About this task:
Find "left hip: (161, 398)" and "right shoulder: (630, 411)" in the records below. Copy the lines holding them and every line between, exactly, and no others.

Start of Material shown

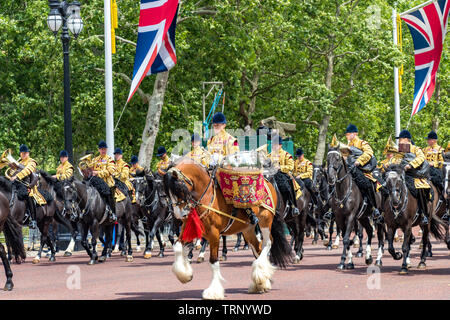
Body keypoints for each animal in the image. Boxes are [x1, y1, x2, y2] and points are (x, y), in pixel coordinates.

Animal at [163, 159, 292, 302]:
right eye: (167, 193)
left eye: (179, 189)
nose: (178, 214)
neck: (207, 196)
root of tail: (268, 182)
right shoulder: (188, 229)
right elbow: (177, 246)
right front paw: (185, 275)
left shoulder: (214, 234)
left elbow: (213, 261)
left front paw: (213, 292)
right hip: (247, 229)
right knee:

End of Material shown
Start of Material shown

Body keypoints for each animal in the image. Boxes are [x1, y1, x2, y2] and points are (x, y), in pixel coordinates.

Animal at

End of Material shown
Start of Material shown

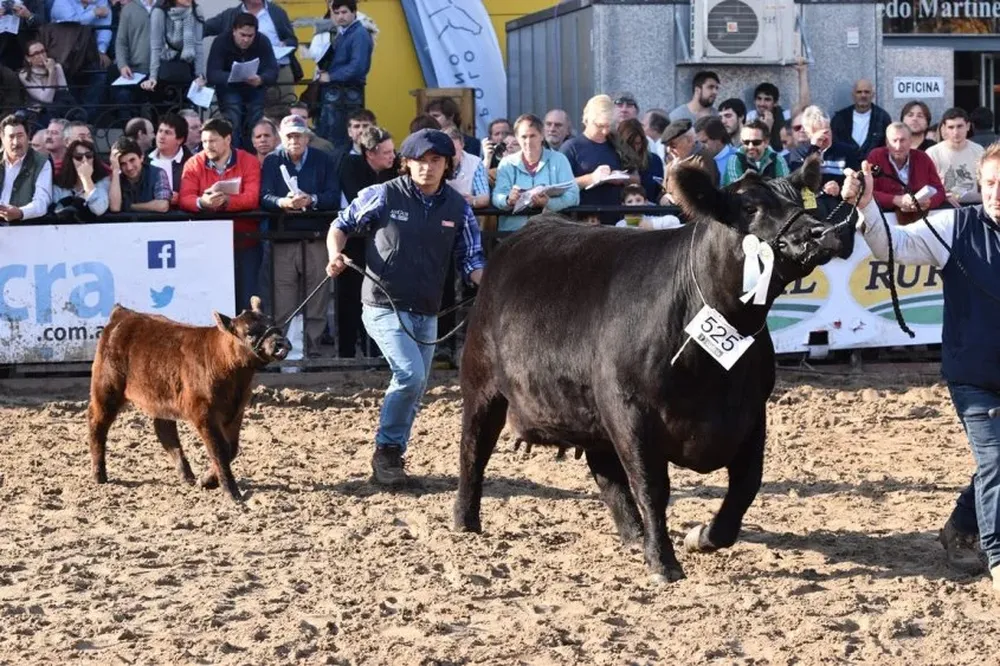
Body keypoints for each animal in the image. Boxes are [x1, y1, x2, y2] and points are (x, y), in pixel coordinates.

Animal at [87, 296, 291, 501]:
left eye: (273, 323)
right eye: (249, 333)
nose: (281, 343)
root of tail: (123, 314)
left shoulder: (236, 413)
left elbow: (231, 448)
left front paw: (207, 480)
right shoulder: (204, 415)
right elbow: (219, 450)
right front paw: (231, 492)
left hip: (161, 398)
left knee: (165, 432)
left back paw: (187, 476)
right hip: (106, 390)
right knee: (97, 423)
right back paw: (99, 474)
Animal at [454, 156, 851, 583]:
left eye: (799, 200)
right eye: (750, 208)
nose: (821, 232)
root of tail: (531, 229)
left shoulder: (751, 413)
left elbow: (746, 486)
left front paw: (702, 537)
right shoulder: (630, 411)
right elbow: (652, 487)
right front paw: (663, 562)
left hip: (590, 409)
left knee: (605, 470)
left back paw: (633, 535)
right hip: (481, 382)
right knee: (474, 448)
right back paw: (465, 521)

End of Material shown

Task answer:
left hip: (161, 398)
left knee: (165, 432)
left back paw: (187, 476)
right hip: (106, 390)
right knee: (97, 423)
right back paw: (99, 474)
Animal at [454, 156, 851, 583]:
left eye: (799, 200)
right eye: (750, 208)
nose: (821, 232)
root of tail: (531, 229)
left shoulder: (751, 413)
left elbow: (746, 486)
left front paw: (702, 537)
right shoulder: (630, 411)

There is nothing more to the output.